DALLAS (CBSDFW.COM) - In South Dallas, the words "two pieces and a pepper" need no explanation.
Now, "protecting yourself and your community during a deadly pandemic" can be added as well. Call it a "tasty" new enticement to get a COVID-19 vaccine, complements of the Williams Chicken location on Robert B. Cullum.
"I've been hesitating about it... but now, I'm ready to get it done," promises customer Anthony Mester while grabbing lunch today at the restaurant pick-up window. Mester says he will be first in line at the South Dallas location on Saturday. "I need the shot, but the free meal? I'd like to get that, too."
"Come out, come out -- get you a shot and get you a two piece!" says Williams Chicken Director of Operations Tim Williams with a chuckle. Williams -- no relation to the chain's founder, Hiawatha Williams -- says it's just another way their founder is looking to serve and protect loyal customers.
"We're asking you to trust in us," said Williams. "Believe in us that it's okay to take a COVID-19 shot. If you take a COVID-19 shot, we're also going to give you a free meal."
So on Saturday, from 10 a.m. until 2 p.m., customers who agree to get a COVID-19 vaccine, will walk away with a free meal at the Williams Chicken location near Fair Park. It's a partnership between the restaurant chain, the Catalyst Health Network -- who will administer the vaccines -- and Project Unity.

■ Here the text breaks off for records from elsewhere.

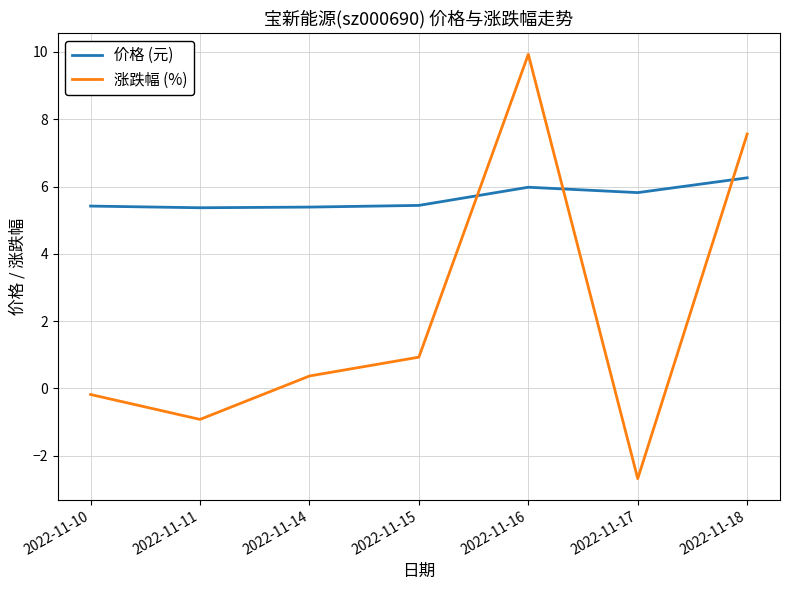

What is the difference between the maximum and minimum values in the 价格 (元) series?

0.9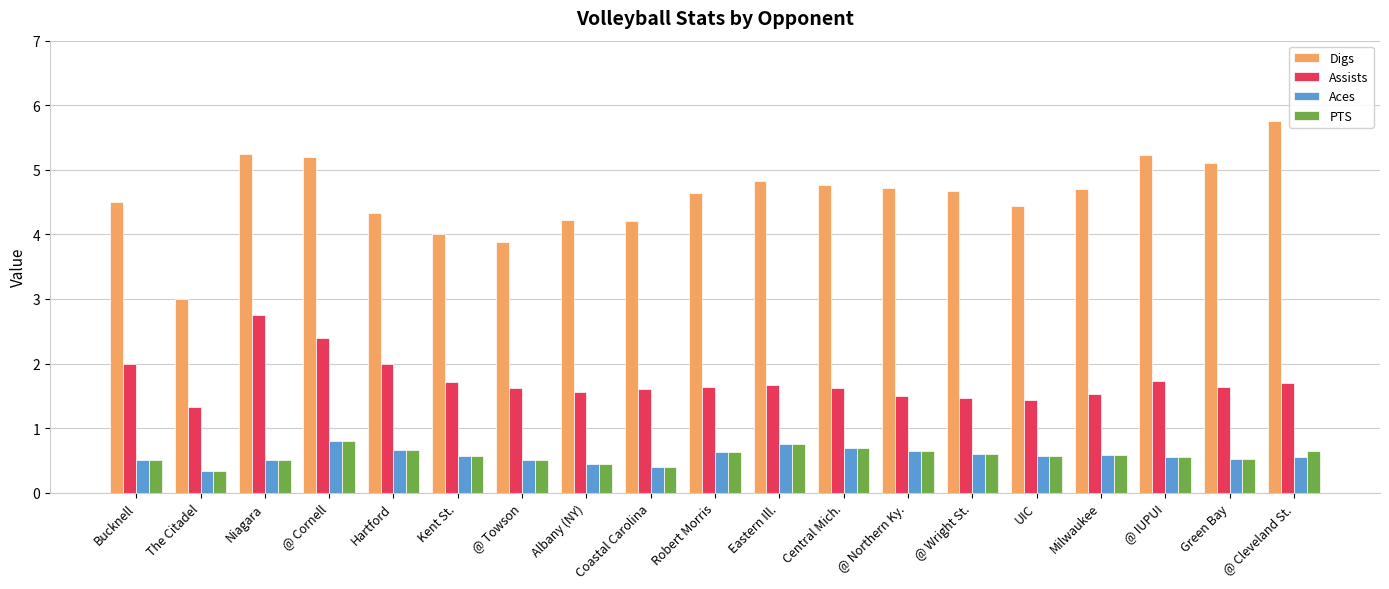

What is the difference between the second highest and minimum values in the Aces series?

0.4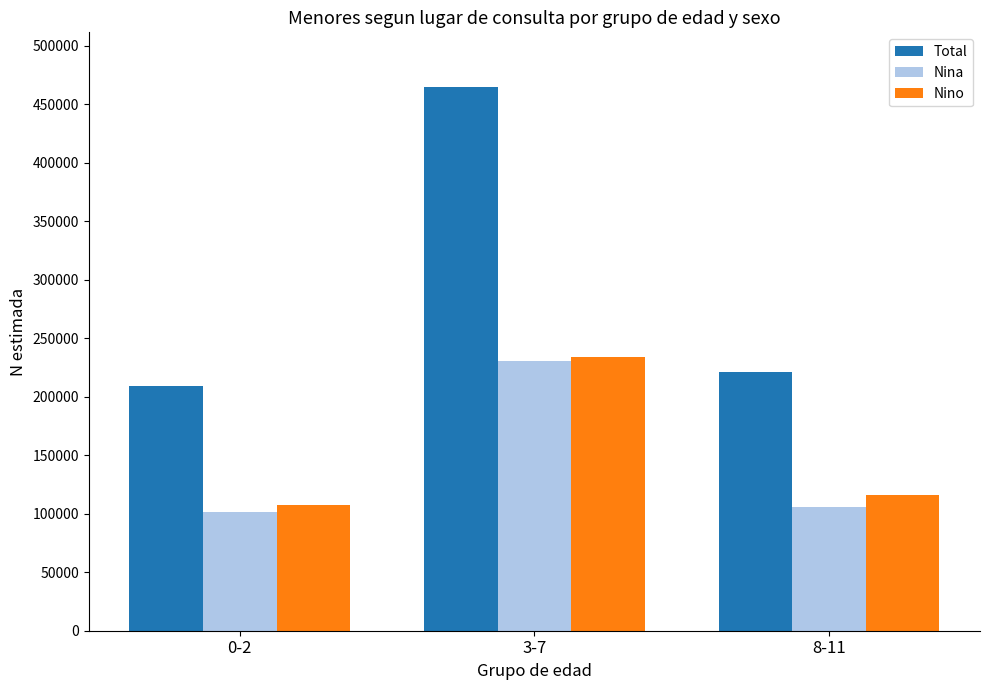

Reading right to left, transcribe all the data shown in this chart.

Total: 221103	465064	209395
Nina: 105432	230958	101714
Nino: 115671	234106	107681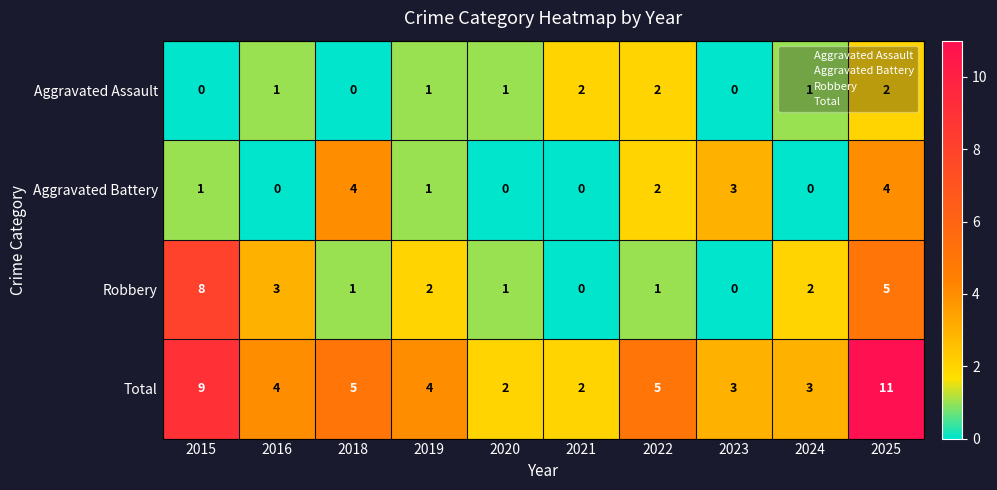

What is the difference between the maximum and minimum values in the Aggravated Battery series?

4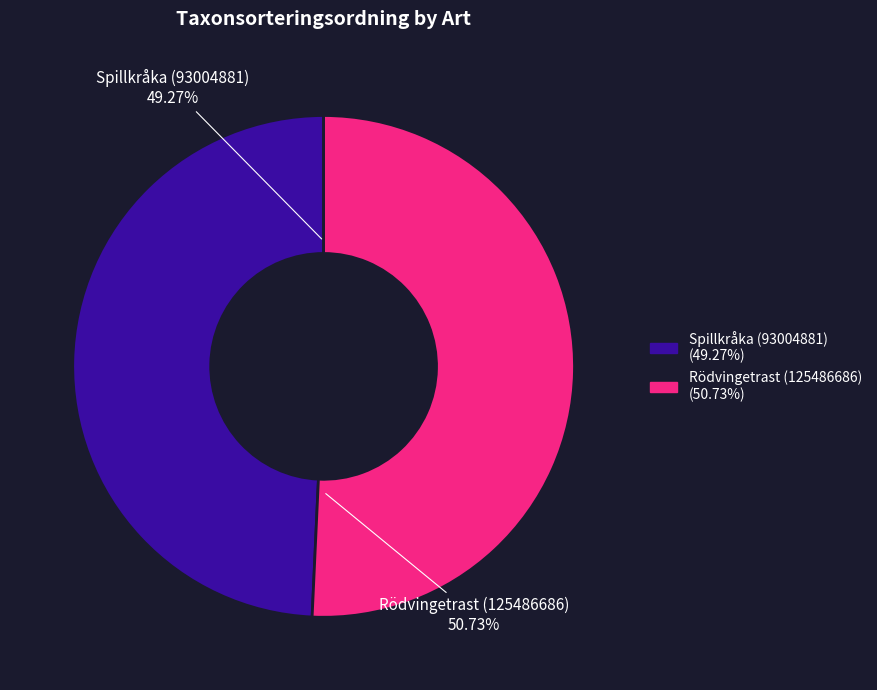

The Rödvingetrast (125486686) slice represents 59% of the pie. True or false?

False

"At Project Unity, we leverage everything that brings people together and food is one of those things that bring people together," says Project Unity founder Richie Butler. "So if we need to have a piece of chicken and talk about your fears around the vaccine, let's do that so we can get some people vaccinated."
According to the Parkland Center for Clinical Innovation -- also known as PCCI -- several neighborhoods in Dallas have vaccination rates at or near 80%. But, in 75210 -- the area surrounding the restaurant's Fair Park location -- the level of vaccine protection falls to 26.37%.
"I don't have to go read about it. I don't have to research it, we live it, and I've lived it as a Pastor," shares Butler, "and that's part of the mandate for why we're focused on getting people vaccinated."
He knows firsthand that vaccine hesitancy in the community is real. And he also admits to the frustration of knowing that an area that has been hit hard by the coronavirus would still be so reluctant to take advantage of a vaccine that could offer protection from the deadly consequences. Nevertheless, he says frustration won't be the final word: advocates are continuing to work.
"We were doing a vaccination site today," shares Butler, "someone drove up and they were afraid to get vaccinated because of misinformation. I mean there's a lot of bad information out there. So we literally had to walk them through. We invited the pastor to come out and pray with them and they finally decided to get vaccinated. But it took prayer and information for them to get a shot."
The next Williams Chicken pop-up clinic is scheduled for July 24 at the West Illinois & Bonnie View location. A third is planned for August at the original location on Ledbetter and Sunnyvale.
"They have trusted us for 30 years," says Williams. "They have shopped with us for 30 years, and I hope that our customers believe that we wouldn't do anything to put them in harm's way."